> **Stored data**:
*****

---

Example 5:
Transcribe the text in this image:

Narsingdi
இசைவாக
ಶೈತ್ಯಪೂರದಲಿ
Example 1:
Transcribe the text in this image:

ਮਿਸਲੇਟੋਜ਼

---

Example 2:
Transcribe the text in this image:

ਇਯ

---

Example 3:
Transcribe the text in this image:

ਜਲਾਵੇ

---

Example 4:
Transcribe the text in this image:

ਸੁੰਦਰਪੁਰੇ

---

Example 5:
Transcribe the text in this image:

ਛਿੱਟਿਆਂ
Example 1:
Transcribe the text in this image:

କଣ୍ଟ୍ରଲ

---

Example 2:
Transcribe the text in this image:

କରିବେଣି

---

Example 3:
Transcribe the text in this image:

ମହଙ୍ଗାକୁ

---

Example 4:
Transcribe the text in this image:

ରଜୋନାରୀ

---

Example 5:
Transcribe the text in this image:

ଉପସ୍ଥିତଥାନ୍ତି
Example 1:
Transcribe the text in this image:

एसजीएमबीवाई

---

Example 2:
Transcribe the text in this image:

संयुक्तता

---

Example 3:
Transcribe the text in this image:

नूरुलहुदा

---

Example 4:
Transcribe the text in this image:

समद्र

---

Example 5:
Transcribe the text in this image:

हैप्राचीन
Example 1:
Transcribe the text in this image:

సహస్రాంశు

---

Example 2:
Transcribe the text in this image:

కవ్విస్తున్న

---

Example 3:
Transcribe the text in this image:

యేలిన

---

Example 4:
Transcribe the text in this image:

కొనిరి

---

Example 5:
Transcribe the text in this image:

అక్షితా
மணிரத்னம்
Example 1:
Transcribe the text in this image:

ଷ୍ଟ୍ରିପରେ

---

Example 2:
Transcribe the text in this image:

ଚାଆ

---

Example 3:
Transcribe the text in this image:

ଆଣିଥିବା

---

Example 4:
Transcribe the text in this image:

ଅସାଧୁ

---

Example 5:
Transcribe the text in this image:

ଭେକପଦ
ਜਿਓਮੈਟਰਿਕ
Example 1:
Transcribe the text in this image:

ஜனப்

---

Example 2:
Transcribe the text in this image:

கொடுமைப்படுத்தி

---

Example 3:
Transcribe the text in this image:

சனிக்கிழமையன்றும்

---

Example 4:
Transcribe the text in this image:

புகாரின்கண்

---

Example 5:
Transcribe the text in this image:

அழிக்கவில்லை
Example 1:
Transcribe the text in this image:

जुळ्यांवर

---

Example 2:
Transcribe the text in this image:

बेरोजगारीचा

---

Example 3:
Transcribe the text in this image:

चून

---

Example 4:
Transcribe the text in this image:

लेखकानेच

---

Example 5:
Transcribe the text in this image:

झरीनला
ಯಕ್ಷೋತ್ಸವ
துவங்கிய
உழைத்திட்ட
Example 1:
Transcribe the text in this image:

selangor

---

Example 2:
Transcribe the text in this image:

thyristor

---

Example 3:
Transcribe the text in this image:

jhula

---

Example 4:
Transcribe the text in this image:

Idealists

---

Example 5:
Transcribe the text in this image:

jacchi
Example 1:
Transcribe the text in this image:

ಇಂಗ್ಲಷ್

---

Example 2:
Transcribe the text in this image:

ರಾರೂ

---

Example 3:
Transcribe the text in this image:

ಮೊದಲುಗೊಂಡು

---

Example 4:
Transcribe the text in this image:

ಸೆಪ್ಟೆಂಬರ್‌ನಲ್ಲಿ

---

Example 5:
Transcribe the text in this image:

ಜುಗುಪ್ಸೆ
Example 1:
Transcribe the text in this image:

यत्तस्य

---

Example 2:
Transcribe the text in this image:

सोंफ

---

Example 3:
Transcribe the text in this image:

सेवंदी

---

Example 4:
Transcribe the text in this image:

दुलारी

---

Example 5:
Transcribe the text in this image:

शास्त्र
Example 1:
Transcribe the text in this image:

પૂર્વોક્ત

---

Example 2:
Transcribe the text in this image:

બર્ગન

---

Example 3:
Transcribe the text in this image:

*****

> **Exercise**: All of the data must be written out again, exactly as it stands.

> **Reply**:
---

Example 5:
Transcribe the text in this image:

Narsingdi
இசைவாக
ಶೈತ್ಯಪೂರದಲಿ
Example 1:
Transcribe the text in this image:

ਮਿਸਲੇਟੋਜ਼

---

Example 2:
Transcribe the text in this image:

ਇਯ

---

Example 3:
Transcribe the text in this image:

ਜਲਾਵੇ

---

Example 4:
Transcribe the text in this image:

ਸੁੰਦਰਪੁਰੇ

---

Example 5:
Transcribe the text in this image:

ਛਿੱਟਿਆਂ
Example 1:
Transcribe the text in this image:

କଣ୍ଟ୍ରଲ

---

Example 2:
Transcribe the text in this image:

କରିବେଣି

---

Example 3:
Transcribe the text in this image:

ମହଙ୍ଗାକୁ

---

Example 4:
Transcribe the text in this image:

ରଜୋନାରୀ

---

Example 5:
Transcribe the text in this image:

ଉପସ୍ଥିତଥାନ୍ତି
Example 1:
Transcribe the text in this image:

एसजीएमबीवाई

---

Example 2:
Transcribe the text in this image:

संयुक्तता

---

Example 3:
Transcribe the text in this image:

नूरुलहुदा

---

Example 4:
Transcribe the text in this image:

समद्र

---

Example 5:
Transcribe the text in this image:

हैप्राचीन
Example 1:
Transcribe the text in this image:

సహస్రాంశు

---

Example 2:
Transcribe the text in this image:

కవ్విస్తున్న

---

Example 3:
Transcribe the text in this image:

యేలిన

---

Example 4:
Transcribe the text in this image:

కొనిరి

---

Example 5:
Transcribe the text in this image:

అక్షితా
மணிரத்னம்
Example 1:
Transcribe the text in this image:

ଷ୍ଟ୍ରିପରେ

---

Example 2:
Transcribe the text in this image:

ଚାଆ

---

Example 3:
Transcribe the text in this image:

ଆଣିଥିବା

---

Example 4:
Transcribe the text in this image:

ଅସାଧୁ

---

Example 5:
Transcribe the text in this image:

ଭେକପଦ
ਜਿਓਮੈਟਰਿਕ
Example 1:
Transcribe the text in this image:

ஜனப்

---

Example 2:
Transcribe the text in this image:

கொடுமைப்படுத்தி

---

Example 3:
Transcribe the text in this image:

சனிக்கிழமையன்றும்

---

Example 4:
Transcribe the text in this image:

புகாரின்கண்

---

Example 5:
Transcribe the text in this image:

அழிக்கவில்லை
Example 1:
Transcribe the text in this image:

जुळ्यांवर

---

Example 2:
Transcribe the text in this image:

बेरोजगारीचा

---

Example 3:
Transcribe the text in this image:

चून

---

Example 4:
Transcribe the text in this image:

लेखकानेच

---

Example 5:
Transcribe the text in this image:

झरीनला
ಯಕ್ಷೋತ್ಸವ
துவங்கிய
உழைத்திட்ட
Example 1:
Transcribe the text in this image:

selangor

---

Example 2:
Transcribe the text in this image:

thyristor

---

Example 3:
Transcribe the text in this image:

jhula

---

Example 4:
Transcribe the text in this image:

Idealists

---

Example 5:
Transcribe the text in this image:

jacchi
Example 1:
Transcribe the text in this image:

ಇಂಗ್ಲಷ್

---

Example 2:
Transcribe the text in this image:

ರಾರೂ

---

Example 3:
Transcribe the text in this image:

ಮೊದಲುಗೊಂಡು

---

Example 4:
Transcribe the text in this image:

ಸೆಪ್ಟೆಂಬರ್‌ನಲ್ಲಿ

---

Example 5:
Transcribe the text in this image:

ಜುಗುಪ್ಸೆ
Example 1:
Transcribe the text in this image:

यत्तस्य

---

Example 2:
Transcribe the text in this image:

सोंफ

---

Example 3:
Transcribe the text in this image:

सेवंदी

---

Example 4:
Transcribe the text in this image:

दुलारी

---

Example 5:
Transcribe the text in this image:

शास्त्र
Example 1:
Transcribe the text in this image:

પૂર્વોક્ત

---

Example 2:
Transcribe the text in this image:

બર્ગન

---

Example 3:
Transcribe the text in this image:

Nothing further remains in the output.